▶ Work instruction:
Pictures excluded, copy all of the data below exactly.

═══ Entries shown

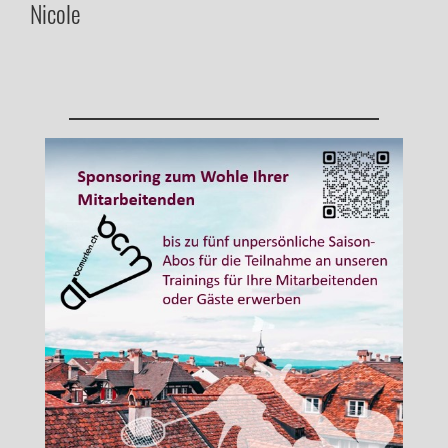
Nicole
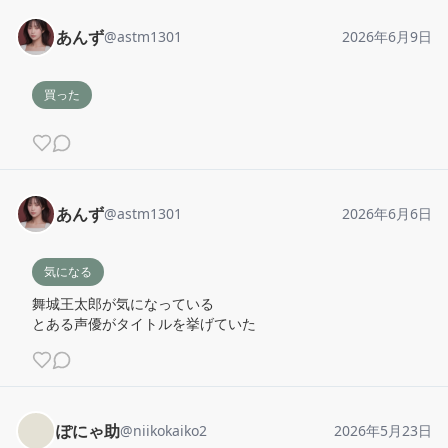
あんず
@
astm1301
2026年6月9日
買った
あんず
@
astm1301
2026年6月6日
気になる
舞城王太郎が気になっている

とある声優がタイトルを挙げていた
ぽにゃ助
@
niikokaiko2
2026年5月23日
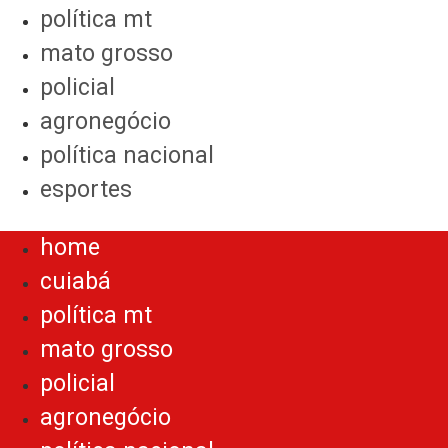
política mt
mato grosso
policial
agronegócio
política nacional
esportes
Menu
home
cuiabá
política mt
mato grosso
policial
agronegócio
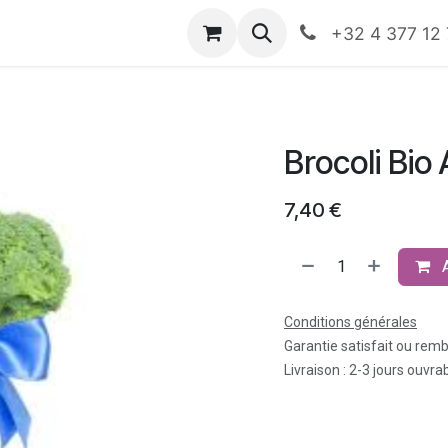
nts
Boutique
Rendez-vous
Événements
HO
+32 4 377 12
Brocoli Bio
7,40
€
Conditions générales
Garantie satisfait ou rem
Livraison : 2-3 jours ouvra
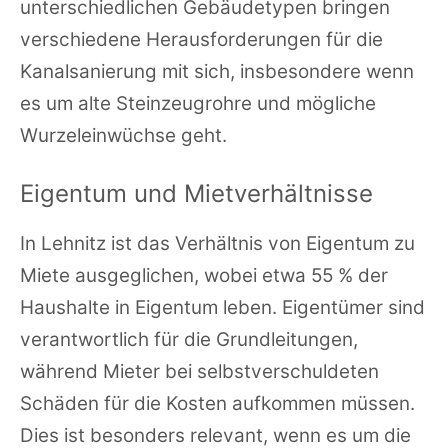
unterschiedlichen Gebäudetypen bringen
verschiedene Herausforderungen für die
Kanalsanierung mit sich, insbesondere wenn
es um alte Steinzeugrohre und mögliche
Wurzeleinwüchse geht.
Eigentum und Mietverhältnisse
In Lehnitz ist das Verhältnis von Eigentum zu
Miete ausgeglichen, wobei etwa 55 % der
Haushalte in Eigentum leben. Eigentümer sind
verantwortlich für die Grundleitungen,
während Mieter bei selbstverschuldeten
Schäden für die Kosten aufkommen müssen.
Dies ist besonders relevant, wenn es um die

══════

▶ Solved problem:
Nicole
あんず
@
astm1301
2026年6月9日
買った
あんず
@
astm1301
2026年6月6日
気になる
舞城王太郎が気になっている

とある声優がタイトルを挙げていた
ぽにゃ助
@
niikokaiko2
2026年5月23日
política mt
mato grosso
policial
agronegócio
política nacional
esportes
Menu
home
cuiabá
política mt
mato grosso
policial
agronegócio
nts
Boutique
Rendez-vous
Événements
HO
+32 4 377 12
Brocoli Bio
7,40
€
Conditions générales
Garantie satisfait ou rem
Livraison : 2-3 jours ouvra
unterschiedlichen Gebäudetypen bringen
verschiedene Herausforderungen für die
Kanalsanierung mit sich, insbesondere wenn
es um alte Steinzeugrohre und mögliche
Wurzeleinwüchse geht.
Eigentum und Mietverhältnisse
In Lehnitz ist das Verhältnis von Eigentum zu
Miete ausgeglichen, wobei etwa 55 % der
Haushalte in Eigentum leben. Eigentümer sind
verantwortlich für die Grundleitungen,
während Mieter bei selbstverschuldeten
Schäden für die Kosten aufkommen müssen.
Dies ist besonders relevant, wenn es um die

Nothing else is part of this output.